- Interactive map of Mae Loi
- Country: Thailand
- Province: Chiang Rai
- District: Thoeng

Population (2017)
- • Total: 6,669
- Time zone: UTC+7 (ICT)
- Postal code: 57230
- TIS 1099: 570404

= Mae Loi =

Mae Loi (แม่ลอย) is a tambon (subdistrict) of Thoeng District, in Chiang Rai Province, Thailand. In 2017 it had a population of 6,669 people.

==Administration==
===Central administration===
The tambon is divided into 13 administrative villages (mubans).

[Given data]:

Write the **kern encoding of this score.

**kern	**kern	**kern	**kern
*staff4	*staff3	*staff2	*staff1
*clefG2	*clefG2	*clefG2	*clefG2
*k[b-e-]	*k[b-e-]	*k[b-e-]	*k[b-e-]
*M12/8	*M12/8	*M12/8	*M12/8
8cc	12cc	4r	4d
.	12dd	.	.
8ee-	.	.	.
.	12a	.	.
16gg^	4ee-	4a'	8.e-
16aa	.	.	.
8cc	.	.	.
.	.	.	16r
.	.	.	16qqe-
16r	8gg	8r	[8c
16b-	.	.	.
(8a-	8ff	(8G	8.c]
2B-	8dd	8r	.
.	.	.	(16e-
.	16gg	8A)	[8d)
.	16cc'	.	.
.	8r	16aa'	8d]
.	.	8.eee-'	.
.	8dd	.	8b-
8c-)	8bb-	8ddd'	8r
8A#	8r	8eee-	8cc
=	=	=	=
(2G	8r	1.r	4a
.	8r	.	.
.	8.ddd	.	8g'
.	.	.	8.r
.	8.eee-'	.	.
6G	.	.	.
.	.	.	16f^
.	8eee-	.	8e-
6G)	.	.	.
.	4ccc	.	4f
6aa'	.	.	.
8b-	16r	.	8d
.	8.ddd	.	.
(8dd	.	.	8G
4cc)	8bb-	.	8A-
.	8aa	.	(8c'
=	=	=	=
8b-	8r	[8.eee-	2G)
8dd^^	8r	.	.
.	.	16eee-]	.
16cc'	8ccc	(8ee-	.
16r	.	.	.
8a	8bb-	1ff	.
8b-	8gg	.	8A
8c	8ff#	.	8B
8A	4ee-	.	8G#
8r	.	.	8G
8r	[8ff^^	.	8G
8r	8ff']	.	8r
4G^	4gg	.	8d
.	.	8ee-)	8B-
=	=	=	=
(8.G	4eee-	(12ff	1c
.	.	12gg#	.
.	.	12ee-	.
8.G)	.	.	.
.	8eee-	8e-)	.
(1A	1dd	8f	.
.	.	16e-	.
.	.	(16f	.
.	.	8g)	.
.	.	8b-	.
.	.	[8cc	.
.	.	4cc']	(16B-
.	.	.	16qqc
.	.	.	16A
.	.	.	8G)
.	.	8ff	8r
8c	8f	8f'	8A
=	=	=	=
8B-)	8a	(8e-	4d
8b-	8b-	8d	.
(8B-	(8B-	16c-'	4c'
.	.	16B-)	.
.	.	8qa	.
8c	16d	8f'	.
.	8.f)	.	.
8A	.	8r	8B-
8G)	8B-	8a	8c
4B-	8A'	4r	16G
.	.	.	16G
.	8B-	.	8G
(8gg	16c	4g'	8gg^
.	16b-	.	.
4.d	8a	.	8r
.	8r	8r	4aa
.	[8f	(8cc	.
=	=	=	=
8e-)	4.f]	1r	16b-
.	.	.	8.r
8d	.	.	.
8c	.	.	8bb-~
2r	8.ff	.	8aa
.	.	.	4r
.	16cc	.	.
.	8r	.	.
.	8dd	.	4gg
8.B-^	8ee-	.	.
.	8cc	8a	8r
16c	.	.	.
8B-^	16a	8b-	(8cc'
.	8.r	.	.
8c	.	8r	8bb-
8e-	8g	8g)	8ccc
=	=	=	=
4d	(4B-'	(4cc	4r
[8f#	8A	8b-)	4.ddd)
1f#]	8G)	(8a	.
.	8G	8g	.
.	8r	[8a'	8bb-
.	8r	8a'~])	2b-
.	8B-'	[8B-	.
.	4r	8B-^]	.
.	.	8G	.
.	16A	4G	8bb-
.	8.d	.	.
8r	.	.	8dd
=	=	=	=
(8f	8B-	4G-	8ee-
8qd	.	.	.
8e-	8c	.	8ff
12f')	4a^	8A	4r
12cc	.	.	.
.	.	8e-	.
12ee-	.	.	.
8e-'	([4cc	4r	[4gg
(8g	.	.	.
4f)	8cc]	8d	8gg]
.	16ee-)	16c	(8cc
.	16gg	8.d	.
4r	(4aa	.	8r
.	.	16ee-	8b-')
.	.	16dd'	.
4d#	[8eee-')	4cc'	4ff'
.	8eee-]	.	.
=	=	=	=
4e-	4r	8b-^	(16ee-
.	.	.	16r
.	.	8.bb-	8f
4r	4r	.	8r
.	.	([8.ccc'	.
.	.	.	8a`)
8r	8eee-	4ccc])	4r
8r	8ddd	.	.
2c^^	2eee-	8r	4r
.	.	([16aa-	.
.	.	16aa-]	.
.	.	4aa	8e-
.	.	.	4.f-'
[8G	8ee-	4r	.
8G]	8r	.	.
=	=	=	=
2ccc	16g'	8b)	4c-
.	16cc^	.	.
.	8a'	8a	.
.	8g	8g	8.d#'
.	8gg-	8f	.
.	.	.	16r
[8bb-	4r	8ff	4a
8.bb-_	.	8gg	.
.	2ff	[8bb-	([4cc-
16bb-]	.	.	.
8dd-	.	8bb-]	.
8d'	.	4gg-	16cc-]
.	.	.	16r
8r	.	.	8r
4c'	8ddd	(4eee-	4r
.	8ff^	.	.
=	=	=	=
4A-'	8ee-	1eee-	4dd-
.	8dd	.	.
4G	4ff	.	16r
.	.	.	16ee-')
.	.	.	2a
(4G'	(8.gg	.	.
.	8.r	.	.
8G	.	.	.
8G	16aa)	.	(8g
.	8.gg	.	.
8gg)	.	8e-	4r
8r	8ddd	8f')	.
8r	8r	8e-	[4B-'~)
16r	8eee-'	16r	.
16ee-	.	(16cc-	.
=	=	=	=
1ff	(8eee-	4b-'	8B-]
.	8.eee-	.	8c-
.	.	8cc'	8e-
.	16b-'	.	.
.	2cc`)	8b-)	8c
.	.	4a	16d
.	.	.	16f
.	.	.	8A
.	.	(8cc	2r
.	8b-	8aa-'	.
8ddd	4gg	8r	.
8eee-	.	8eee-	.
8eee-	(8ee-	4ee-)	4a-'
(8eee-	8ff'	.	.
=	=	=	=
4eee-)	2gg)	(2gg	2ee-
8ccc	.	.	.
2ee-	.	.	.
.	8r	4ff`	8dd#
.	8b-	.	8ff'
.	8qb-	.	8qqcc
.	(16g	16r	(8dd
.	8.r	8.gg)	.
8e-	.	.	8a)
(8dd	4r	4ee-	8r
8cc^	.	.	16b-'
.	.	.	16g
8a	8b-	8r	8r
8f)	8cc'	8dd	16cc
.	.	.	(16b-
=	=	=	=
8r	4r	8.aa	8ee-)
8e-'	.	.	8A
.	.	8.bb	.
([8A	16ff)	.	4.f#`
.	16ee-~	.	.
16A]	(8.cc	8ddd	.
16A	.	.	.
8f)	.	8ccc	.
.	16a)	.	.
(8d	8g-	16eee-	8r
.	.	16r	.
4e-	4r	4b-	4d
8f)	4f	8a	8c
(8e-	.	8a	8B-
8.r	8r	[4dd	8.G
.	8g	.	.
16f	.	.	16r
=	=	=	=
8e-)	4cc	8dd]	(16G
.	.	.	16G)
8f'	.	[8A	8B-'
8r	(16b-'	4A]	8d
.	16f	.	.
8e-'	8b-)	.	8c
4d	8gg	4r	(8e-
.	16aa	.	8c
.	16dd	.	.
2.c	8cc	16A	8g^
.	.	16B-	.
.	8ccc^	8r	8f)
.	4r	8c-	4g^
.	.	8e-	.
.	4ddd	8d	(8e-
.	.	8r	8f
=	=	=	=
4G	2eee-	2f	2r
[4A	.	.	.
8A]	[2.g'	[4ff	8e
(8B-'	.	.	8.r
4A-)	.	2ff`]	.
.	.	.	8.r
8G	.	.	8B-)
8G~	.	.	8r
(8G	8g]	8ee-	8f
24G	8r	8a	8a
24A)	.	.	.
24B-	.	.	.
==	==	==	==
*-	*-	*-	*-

[About this exercise]: Please restate the stretch of the Mae Loi text from "- Postal code: 57230" through "of 6,669 people.", renaming "Chiang Rai Province" to "Chiang Rai".

[Answer space]:
- Postal code: 57230
- TIS 1099: 570404

= Mae Loi =

Mae Loi (แม่ลอย) is a tambon (subdistrict) of Thoeng District, in Chiang Rai, Thailand. In 2017 it had a population of 6,669 people.